* [Work instructions]
Below are records to repeat exactly. Omit the pictures from the copy.

Saved data entries:
----------------
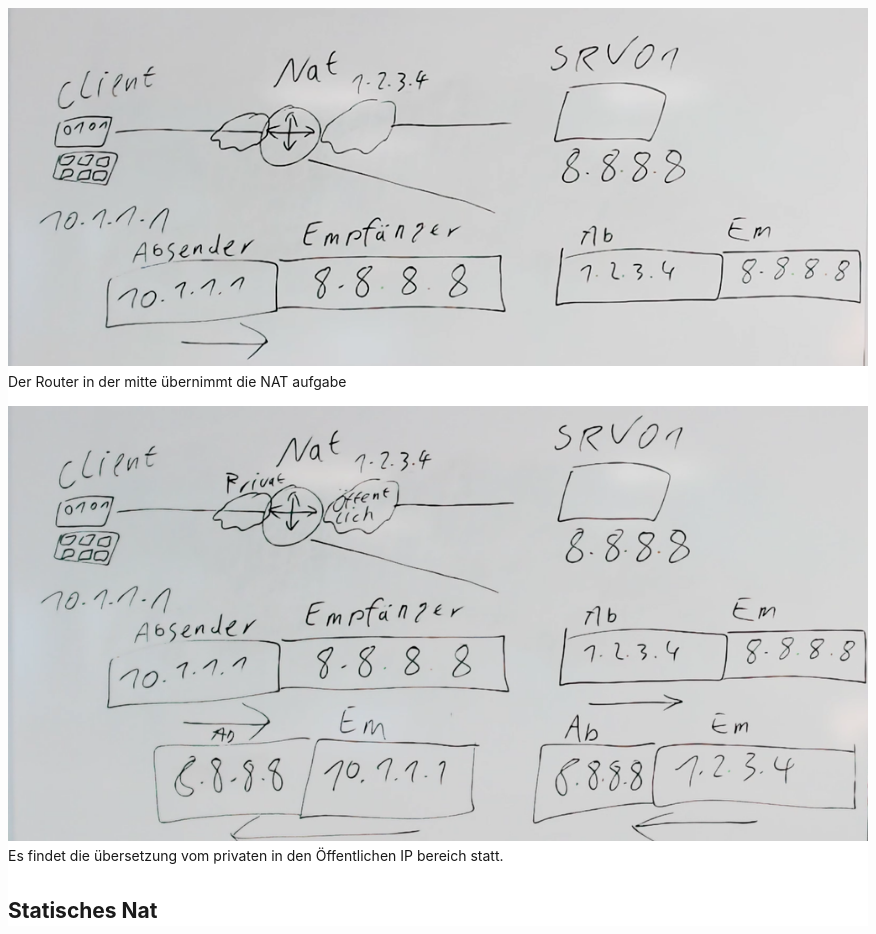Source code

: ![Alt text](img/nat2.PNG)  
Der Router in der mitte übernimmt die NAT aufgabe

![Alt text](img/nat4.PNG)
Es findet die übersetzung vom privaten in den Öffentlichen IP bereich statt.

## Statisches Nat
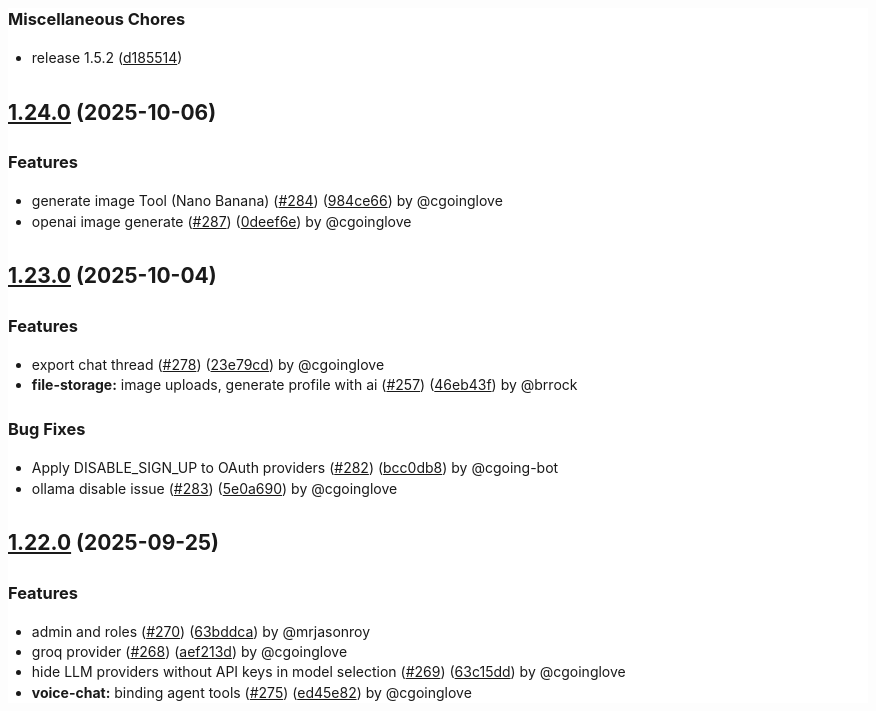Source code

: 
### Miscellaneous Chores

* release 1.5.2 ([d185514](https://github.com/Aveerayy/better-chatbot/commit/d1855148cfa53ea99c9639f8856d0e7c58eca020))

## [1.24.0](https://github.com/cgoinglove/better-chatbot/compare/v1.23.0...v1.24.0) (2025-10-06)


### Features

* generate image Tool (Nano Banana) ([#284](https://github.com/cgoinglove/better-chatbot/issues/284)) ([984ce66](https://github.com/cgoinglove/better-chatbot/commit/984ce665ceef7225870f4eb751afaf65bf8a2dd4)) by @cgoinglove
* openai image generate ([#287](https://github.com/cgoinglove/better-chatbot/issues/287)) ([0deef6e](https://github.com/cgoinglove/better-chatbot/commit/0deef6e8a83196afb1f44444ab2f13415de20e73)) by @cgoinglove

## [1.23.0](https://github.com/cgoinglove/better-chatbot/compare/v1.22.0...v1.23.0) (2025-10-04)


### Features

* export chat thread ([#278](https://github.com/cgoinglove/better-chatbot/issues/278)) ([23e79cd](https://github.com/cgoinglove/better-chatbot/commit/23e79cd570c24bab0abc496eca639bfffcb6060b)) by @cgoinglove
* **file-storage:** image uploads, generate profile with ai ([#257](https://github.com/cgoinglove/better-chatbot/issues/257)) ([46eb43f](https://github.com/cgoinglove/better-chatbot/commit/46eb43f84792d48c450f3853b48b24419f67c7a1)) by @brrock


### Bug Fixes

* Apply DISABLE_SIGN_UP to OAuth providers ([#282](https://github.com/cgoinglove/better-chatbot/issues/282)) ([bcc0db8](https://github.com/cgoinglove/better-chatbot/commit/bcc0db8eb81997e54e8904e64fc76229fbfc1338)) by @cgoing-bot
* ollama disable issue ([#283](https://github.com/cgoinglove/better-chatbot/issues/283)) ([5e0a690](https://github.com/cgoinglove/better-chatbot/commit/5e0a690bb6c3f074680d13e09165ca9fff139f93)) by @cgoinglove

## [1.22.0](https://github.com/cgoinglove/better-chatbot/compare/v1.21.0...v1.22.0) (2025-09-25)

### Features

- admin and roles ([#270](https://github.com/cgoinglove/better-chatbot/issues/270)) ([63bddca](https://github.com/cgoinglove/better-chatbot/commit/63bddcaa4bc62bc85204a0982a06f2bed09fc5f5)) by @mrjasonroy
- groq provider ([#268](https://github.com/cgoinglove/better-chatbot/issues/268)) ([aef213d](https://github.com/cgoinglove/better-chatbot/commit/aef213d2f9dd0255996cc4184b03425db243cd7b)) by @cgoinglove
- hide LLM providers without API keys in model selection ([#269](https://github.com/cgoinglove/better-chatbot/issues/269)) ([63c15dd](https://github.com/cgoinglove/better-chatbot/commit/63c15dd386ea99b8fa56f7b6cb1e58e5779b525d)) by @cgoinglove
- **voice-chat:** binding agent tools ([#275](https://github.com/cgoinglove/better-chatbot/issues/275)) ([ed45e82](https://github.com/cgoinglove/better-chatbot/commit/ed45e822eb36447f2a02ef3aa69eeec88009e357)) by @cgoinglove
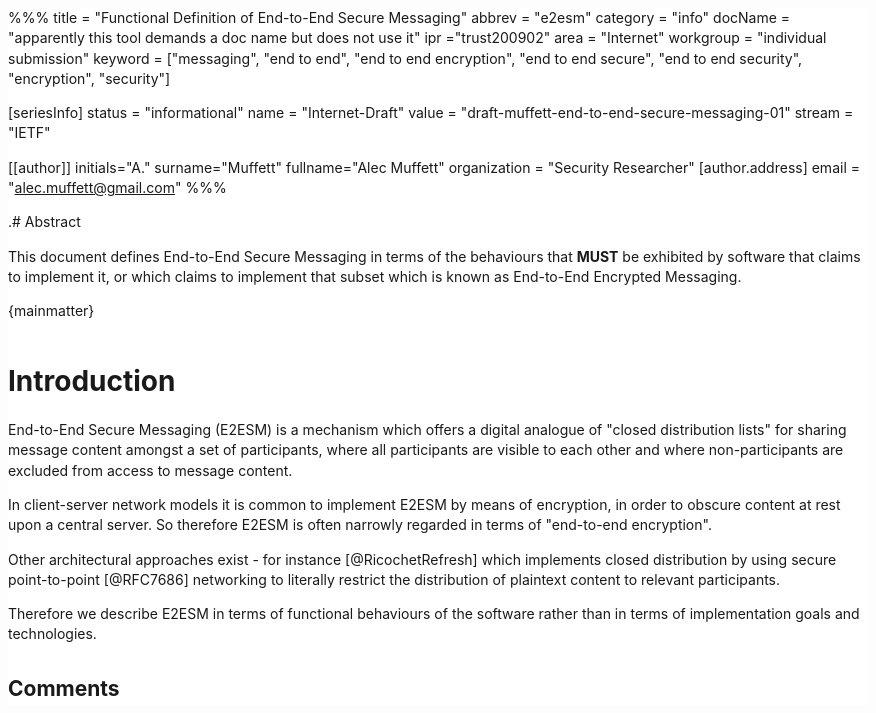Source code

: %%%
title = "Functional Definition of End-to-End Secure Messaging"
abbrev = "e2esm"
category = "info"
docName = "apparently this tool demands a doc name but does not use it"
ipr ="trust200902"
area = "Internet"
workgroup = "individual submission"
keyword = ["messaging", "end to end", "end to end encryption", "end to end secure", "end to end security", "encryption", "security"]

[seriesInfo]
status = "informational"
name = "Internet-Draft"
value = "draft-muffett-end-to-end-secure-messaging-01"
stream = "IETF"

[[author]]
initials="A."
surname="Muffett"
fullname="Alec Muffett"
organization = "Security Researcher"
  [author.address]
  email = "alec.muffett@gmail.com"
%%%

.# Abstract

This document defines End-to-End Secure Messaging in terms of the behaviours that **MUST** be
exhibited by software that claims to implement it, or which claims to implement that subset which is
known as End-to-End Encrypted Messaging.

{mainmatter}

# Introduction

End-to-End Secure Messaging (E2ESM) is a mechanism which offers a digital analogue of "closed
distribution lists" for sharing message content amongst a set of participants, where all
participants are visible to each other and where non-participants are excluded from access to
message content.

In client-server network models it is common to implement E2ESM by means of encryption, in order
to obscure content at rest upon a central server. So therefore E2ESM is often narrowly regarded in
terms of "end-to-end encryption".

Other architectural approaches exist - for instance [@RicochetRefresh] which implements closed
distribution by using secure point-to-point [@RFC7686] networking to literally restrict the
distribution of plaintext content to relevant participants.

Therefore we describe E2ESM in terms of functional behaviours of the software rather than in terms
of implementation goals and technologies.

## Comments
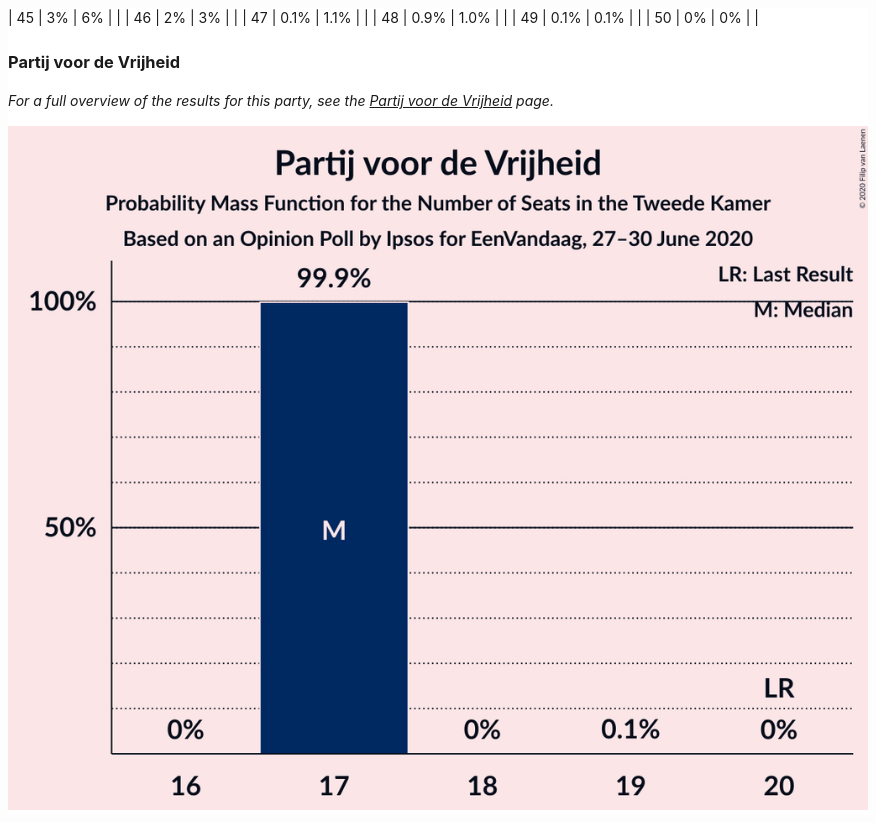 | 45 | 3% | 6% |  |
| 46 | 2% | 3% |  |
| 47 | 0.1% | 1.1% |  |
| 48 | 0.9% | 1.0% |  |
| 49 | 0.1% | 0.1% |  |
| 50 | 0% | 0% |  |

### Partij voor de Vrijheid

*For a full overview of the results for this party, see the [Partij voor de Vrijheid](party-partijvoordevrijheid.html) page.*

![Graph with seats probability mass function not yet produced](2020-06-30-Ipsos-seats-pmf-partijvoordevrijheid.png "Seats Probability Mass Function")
----------------
* [Answer space]
Source code

: ![Alt text](img/nat2.PNG)  
Der Router in der mitte übernimmt die NAT aufgabe

![Alt text](img/nat4.PNG)
Es findet die übersetzung vom privaten in den Öffentlichen IP bereich statt.

## Statisches Nat
Source code

: 
### Miscellaneous Chores

* release 1.5.2 ([d185514](https://github.com/Aveerayy/better-chatbot/commit/d1855148cfa53ea99c9639f8856d0e7c58eca020))

## [1.24.0](https://github.com/cgoinglove/better-chatbot/compare/v1.23.0...v1.24.0) (2025-10-06)


### Features

* generate image Tool (Nano Banana) ([#284](https://github.com/cgoinglove/better-chatbot/issues/284)) ([984ce66](https://github.com/cgoinglove/better-chatbot/commit/984ce665ceef7225870f4eb751afaf65bf8a2dd4)) by @cgoinglove
* openai image generate ([#287](https://github.com/cgoinglove/better-chatbot/issues/287)) ([0deef6e](https://github.com/cgoinglove/better-chatbot/commit/0deef6e8a83196afb1f44444ab2f13415de20e73)) by @cgoinglove

## [1.23.0](https://github.com/cgoinglove/better-chatbot/compare/v1.22.0...v1.23.0) (2025-10-04)


### Features

* export chat thread ([#278](https://github.com/cgoinglove/better-chatbot/issues/278)) ([23e79cd](https://github.com/cgoinglove/better-chatbot/commit/23e79cd570c24bab0abc496eca639bfffcb6060b)) by @cgoinglove
* **file-storage:** image uploads, generate profile with ai ([#257](https://github.com/cgoinglove/better-chatbot/issues/257)) ([46eb43f](https://github.com/cgoinglove/better-chatbot/commit/46eb43f84792d48c450f3853b48b24419f67c7a1)) by @brrock


### Bug Fixes

* Apply DISABLE_SIGN_UP to OAuth providers ([#282](https://github.com/cgoinglove/better-chatbot/issues/282)) ([bcc0db8](https://github.com/cgoinglove/better-chatbot/commit/bcc0db8eb81997e54e8904e64fc76229fbfc1338)) by @cgoing-bot
* ollama disable issue ([#283](https://github.com/cgoinglove/better-chatbot/issues/283)) ([5e0a690](https://github.com/cgoinglove/better-chatbot/commit/5e0a690bb6c3f074680d13e09165ca9fff139f93)) by @cgoinglove

## [1.22.0](https://github.com/cgoinglove/better-chatbot/compare/v1.21.0...v1.22.0) (2025-09-25)

### Features

- admin and roles ([#270](https://github.com/cgoinglove/better-chatbot/issues/270)) ([63bddca](https://github.com/cgoinglove/better-chatbot/commit/63bddcaa4bc62bc85204a0982a06f2bed09fc5f5)) by @mrjasonroy
- groq provider ([#268](https://github.com/cgoinglove/better-chatbot/issues/268)) ([aef213d](https://github.com/cgoinglove/better-chatbot/commit/aef213d2f9dd0255996cc4184b03425db243cd7b)) by @cgoinglove
- hide LLM providers without API keys in model selection ([#269](https://github.com/cgoinglove/better-chatbot/issues/269)) ([63c15dd](https://github.com/cgoinglove/better-chatbot/commit/63c15dd386ea99b8fa56f7b6cb1e58e5779b525d)) by @cgoinglove
- **voice-chat:** binding agent tools ([#275](https://github.com/cgoinglove/better-chatbot/issues/275)) ([ed45e82](https://github.com/cgoinglove/better-chatbot/commit/ed45e822eb36447f2a02ef3aa69eeec88009e357)) by @cgoinglove
Source code

: %%%
title = "Functional Definition of End-to-End Secure Messaging"
abbrev = "e2esm"
category = "info"
docName = "apparently this tool demands a doc name but does not use it"
ipr ="trust200902"
area = "Internet"
workgroup = "individual submission"
keyword = ["messaging", "end to end", "end to end encryption", "end to end secure", "end to end security", "encryption", "security"]

[seriesInfo]
status = "informational"
name = "Internet-Draft"
value = "draft-muffett-end-to-end-secure-messaging-01"
stream = "IETF"

[[author]]
initials="A."
surname="Muffett"
fullname="Alec Muffett"
organization = "Security Researcher"
  [author.address]
  email = "alec.muffett@gmail.com"
%%%

.# Abstract

This document defines End-to-End Secure Messaging in terms of the behaviours that **MUST** be
exhibited by software that claims to implement it, or which claims to implement that subset which is
known as End-to-End Encrypted Messaging.

{mainmatter}

# Introduction

End-to-End Secure Messaging (E2ESM) is a mechanism which offers a digital analogue of "closed
distribution lists" for sharing message content amongst a set of participants, where all
participants are visible to each other and where non-participants are excluded from access to
message content.

In client-server network models it is common to implement E2ESM by means of encryption, in order
to obscure content at rest upon a central server. So therefore E2ESM is often narrowly regarded in
terms of "end-to-end encryption".

Other architectural approaches exist - for instance [@RicochetRefresh] which implements closed
distribution by using secure point-to-point [@RFC7686] networking to literally restrict the
distribution of plaintext content to relevant participants.

Therefore we describe E2ESM in terms of functional behaviours of the software rather than in terms
of implementation goals and technologies.

## Comments
 | 45 | 3% | 6% |  |
| 46 | 2% | 3% |  |
| 47 | 0.1% | 1.1% |  |
| 48 | 0.9% | 1.0% |  |
| 49 | 0.1% | 0.1% |  |
| 50 | 0% | 0% |  |

### Partij voor de Vrijheid

*For a full overview of the results for this party, see the [Partij voor de Vrijheid](party-partijvoordevrijheid.html) page.*

![Graph with seats probability mass function not yet produced](2020-06-30-Ipsos-seats-pmf-partijvoordevrijheid.png "Seats Probability Mass Function")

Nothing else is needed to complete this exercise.